Anthra, a non-profit organization working primarily on issues of livestock development in the wider context of sustainable natural resource use, worked with migratory shepherd communities in Maharashtra, India. Access to information on disease occurrence and remedial measures emerged as a constraint for shepherds on the move. Keeping in mind that many shepherds carried with them mobile phones as they migrated with their sheep in search of grazing, Anthra developed an innovative and simple SMS service to disseminate information regarding current diseases and remedial measures, including herbal and ethno-veterinary medicines that shepherds could easily access. Shepherds wishing to receive this information register their mobile numbers at the Anthra office, which thereafter sends fortnightly updates on probable seasonal diseases, symptoms, remedies and precautions that shepherds can take to prevent the out-break and spread of disease amongst their flocks. Information is sent out in the local language, making it easy for shepherds to understand and share the information among their groups.

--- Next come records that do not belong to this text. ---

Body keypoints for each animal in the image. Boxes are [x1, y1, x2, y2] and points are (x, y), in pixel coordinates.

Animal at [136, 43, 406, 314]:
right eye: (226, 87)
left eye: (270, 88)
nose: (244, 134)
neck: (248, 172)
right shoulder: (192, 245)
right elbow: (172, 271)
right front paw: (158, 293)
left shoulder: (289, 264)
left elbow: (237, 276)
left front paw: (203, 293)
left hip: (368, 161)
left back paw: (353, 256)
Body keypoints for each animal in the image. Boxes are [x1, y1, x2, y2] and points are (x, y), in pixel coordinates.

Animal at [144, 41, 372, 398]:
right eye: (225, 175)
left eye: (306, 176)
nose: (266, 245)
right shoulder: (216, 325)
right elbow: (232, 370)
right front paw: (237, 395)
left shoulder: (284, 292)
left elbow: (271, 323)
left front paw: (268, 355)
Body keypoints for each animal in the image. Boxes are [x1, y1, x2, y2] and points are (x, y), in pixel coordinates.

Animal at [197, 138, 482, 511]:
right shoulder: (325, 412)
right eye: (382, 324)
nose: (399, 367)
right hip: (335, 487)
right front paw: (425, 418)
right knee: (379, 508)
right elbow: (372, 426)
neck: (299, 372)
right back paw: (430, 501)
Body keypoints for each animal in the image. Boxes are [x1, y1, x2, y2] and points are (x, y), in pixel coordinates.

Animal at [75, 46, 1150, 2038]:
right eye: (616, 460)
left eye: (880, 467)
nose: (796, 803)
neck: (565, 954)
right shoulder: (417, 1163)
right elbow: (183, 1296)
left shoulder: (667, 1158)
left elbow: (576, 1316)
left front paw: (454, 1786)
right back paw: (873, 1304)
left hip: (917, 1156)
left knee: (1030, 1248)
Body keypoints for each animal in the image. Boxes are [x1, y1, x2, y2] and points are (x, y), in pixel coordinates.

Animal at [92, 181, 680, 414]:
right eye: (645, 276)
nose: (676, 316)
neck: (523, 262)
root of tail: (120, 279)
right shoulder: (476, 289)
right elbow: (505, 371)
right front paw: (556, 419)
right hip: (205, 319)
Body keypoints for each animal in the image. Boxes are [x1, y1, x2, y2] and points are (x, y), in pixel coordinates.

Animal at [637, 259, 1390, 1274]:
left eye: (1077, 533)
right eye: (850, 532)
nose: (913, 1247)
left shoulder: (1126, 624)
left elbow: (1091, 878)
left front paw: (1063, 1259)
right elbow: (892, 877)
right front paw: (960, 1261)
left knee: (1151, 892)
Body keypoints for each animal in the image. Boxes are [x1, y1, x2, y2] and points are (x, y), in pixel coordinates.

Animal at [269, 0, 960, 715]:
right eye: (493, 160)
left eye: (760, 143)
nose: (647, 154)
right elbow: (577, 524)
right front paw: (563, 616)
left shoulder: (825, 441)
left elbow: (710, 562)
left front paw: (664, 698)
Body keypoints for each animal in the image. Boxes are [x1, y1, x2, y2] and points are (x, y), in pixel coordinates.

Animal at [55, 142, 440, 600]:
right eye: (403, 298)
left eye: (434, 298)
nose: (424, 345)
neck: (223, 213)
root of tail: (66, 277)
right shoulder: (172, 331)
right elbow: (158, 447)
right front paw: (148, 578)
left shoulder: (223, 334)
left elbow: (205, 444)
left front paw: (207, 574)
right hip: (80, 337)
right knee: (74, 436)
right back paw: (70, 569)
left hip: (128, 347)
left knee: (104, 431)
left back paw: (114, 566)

Formation of the Kesla Poultry Cooperative Society links small-holders to fast growing broiler markets by building a collective, filling skill gaps, addressing production efficiency, providing support services and inputs and marketing of live broilers. These efforts effectively removed rigid entry barriers and allowed the poor to access market opportunities. This cooperative today comprises 459 women members (from tribal and dalit families) across 18 villages. Each member owns backyard production units of a minimum of 300-400 broiler birds and sells under the ‘Sukhtawa Chicken’ Brand and through wholesalers. The Good Practice shows: The success of a cooperative model; The importance of a collective wherein the Kesla Cooperative produces 125,000 birds every month and is one of the largest poultry production houses in Madhya Pradesh; An increase in the monthly supply of broiler chicks from 2,500 in 1998 to over 7.14 lakh (A lakh is a unit in the South Asian numbering system equal to one hundred thousand) chicks in 2008, resulting in an average income of Rs 9,000 – 15,000 per year to each member; Notwithstanding the Bird Flu scare (Dec. ’05 – June ’06) which wiped out many small poultry producers in the state, the cooperative members could stay in business, among others, due to the Cooperative’s mitigation fund.